In December 2015, representatives from 195 nations gathered in Paris and signed an international agreement to address climate change, which many observers called a breakthrough for several reasons. First, the fact that a deal was struck at all was a major accomplishment, given the failure of previous climate change talks. Second, unlike previous climate change accords that focused exclusively on developed countries, this pact committed both developed and developing countries to reduce greenhouse gas emissions. However, the voluntary targets established by nations in the Paris climate deal fall considerably short of what many scientists deem necessary to achieve the stated goal of the negotiations: limiting the global temperature increase to 2 degrees Celsius. Furthermore, since the established targets are voluntary, they may be lowered or abandoned due to political resistance, short-term economic crises, or simply social fatigue or disinterest.
As philosophy professor Stephen Gardiner aptly explains, the challenge of climate change presents the world with several fundamental ethical dilemmas. It is simultaneously a profoundly global, intergenerational, and philosophical problem. First, from a global perspective, climate change presents the world with a collective action problem: all countries have a collective interest in controlling global carbon emissions. But each individual country also has incentives to over-consume (in this case, to emit as much carbon as necessary) in response to societal demands for economic growth and prosperity.
Second, as an intergenerational problem, the consequences of actions taken by the current generation will have the greatest impact on future generations yet to be born. Thus, the current generation must forego benefits today in order to protect against possibly catastrophic costs in the future. This trade-off is particularly difficult for developing countries. They must somehow achieve economic growth in the present to break out of a persistent cycle of poverty, while limiting the amount of greenhouse gasses emitted into the atmosphere to protect future generations. The fact that prosperous, developed countries (such as the U.S. and those in Europe) arguably created the current climate problems during their previous industrial economic development in the 19th and 20th centuries complicates the trade-offs between economic development and preventing further climate change.
Finally, the global and intergenerational nature of climate change points to the underlying philosophical dimensions of the problem. While it is intuitive that the current generation has some ethical responsibility to leave an inhabitable world to future generations, the extent of this obligation is less clear. The same goes for individual countries who have pledged to reduce carbon emissions to help protect environmental health, but then face real economic and social costs when executing those pledges. Developing nations faced with these costs may encounter further challenges as the impact of climate change will most likely fall disproportionally on the poor, thus also raising issues of fairness and inequality.
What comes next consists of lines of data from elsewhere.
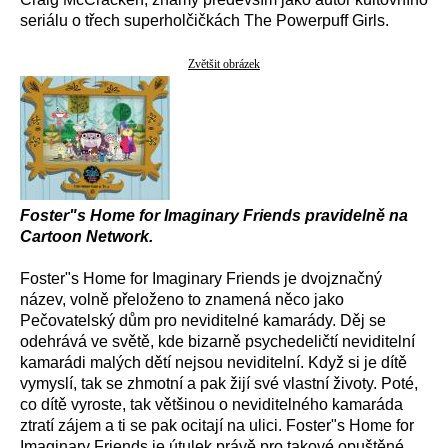
seriálu o třech superholčičkách The Powerpuff Girls.
Zvětšit obrázek
Foster"s Home for Imaginary Friends pravidelně na
Cartoon Network.
Foster"s Home for Imaginary Friends je dvojznačný
název, volně přeloženo to znamená něco jako
Pečovatelský dům pro neviditelné kamarády. Děj se
odehrává ve světě, kde bizarně psychedeličtí neviditelní
kamarádi malých dětí nejsou neviditelní. Když si je dítě
vymyslí, tak se zhmotní a pak žijí své vlastní životy. Poté,
co dítě vyroste, tak většinou o neviditelného kamaráda
ztratí zájem a ti se pak ocitají na ulici. Foster"s Home for
Imaginary Friends je útulek právě pro takové opuštěné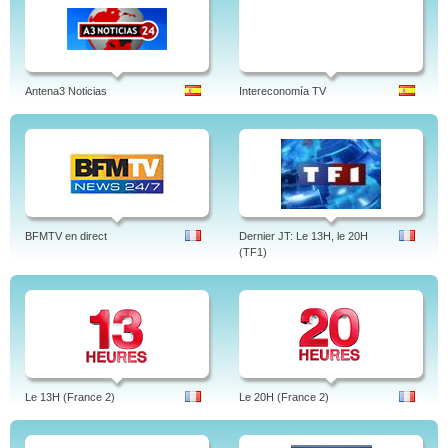
Antena3 Noticias
Intereconomía TV
BFMTV en direct
Dernier JT: Le 13H, le 20H
(TF1)
Le 13H (France 2)
Le 20H (France 2)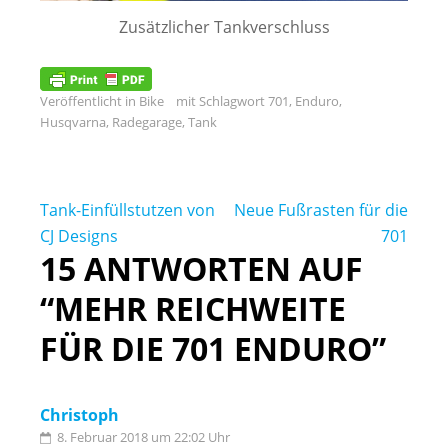
Zusätzlicher Tankverschluss
Veröffentlicht in
Bike
mit Schlagwort
701
,
Enduro
,
Husqvarna
,
Radegarage
,
Tank
Beitrags-
Tank-Einfüllstutzen von
Neue Fußrasten für die
Navigation
CJ Designs
701
15 ANTWORTEN AUF
“MEHR REICHWEITE
FÜR DIE 701 ENDURO”
Christoph
8. Februar 2018 um 22:02 Uhr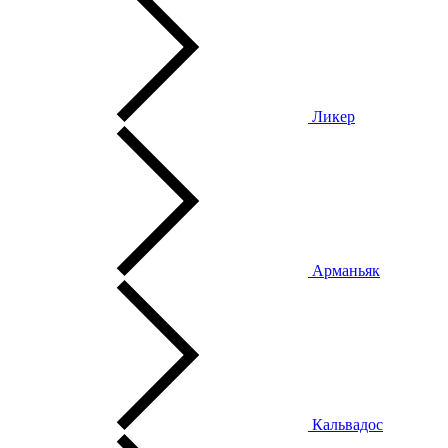
Ликер
Арманьяк
Кальвадос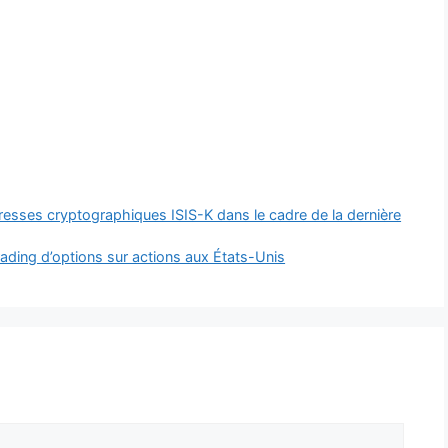
resses cryptographiques ISIS-K dans le cadre de la dernière
rading d’options sur actions aux États-Unis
(1) Discuss the issues mentioned in the case by applying the concept of ecological
ethics. (40 marks)
(3) If you were in a position to recommend environmental policy changes or actions, what would you advocate and why? (20 marks)
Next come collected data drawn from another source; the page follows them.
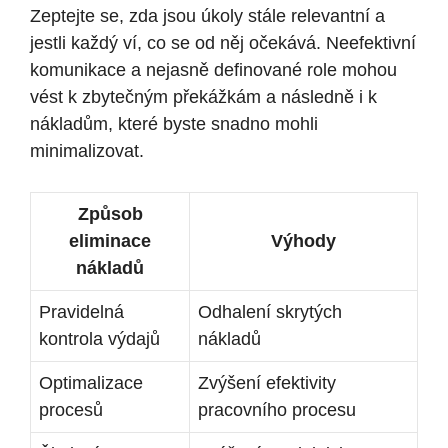
Zeptejte se, zda jsou úkoly stále relevantní a
jestli každý ví, co se od něj očekává. Neefektivní
komunikace a nejasně definované role mohou
vést k zbytečným překážkám a následně i k
nákladům, které byste snadno mohli
minimalizovat.
Způsob
eliminace
Výhody
nákladů
Pravidelná
Odhalení skrytých
kontrola výdajů
nákladů
Optimalizace
Zvýšení efektivity
procesů
pracovního procesu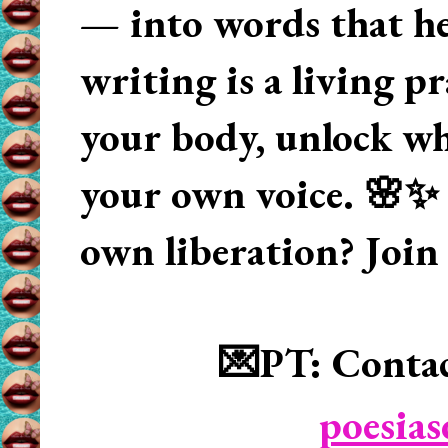
— into words that hea
writing is a living p
your body, unlock wha
your own voice. 🌸✨ 
own liberation? Join
💌PT: Contac
poesia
1. On the one hand, what harms are potentially produced by failing to take action to control climate change? On the other hand, what harms are potentially produced by acting to lower carbon emissions?
2. To what extent do humans have a moral responsibility to future generations that are yet to be born? Explain your reasoning.
3. Arguably, actions to cut carbon emissions and curb global warming right now have real costs for certain segments of the global population while the benefits of such actions are more abstract. How should we balance the tangible costs in the present and abstract consequences in the future when addressing climate change? Explain.
4. If you were in a position to recommend environmental policy changes or actions, what would you advocate and why?
5. Do prosperous countries have a greater responsibility to take action and bear more of the costs of controlling climate change than developing countries? Explain your reasoning.
6. Considering that the negative impacts of climate change will likely fall disproportionally on the poor, yet developing countries must often increase consumption and emissions to achieve greater economic growth, do you think developing nations should be exempt from actions to control climate change? Why or why not?
7. The climate change agreement approved in Paris is based on voluntary goals and pledges by participating countries. Would it be ethically permissible to impose carbon emission goals on countries and individuals and enforce them with penalties? Explain your reasoning.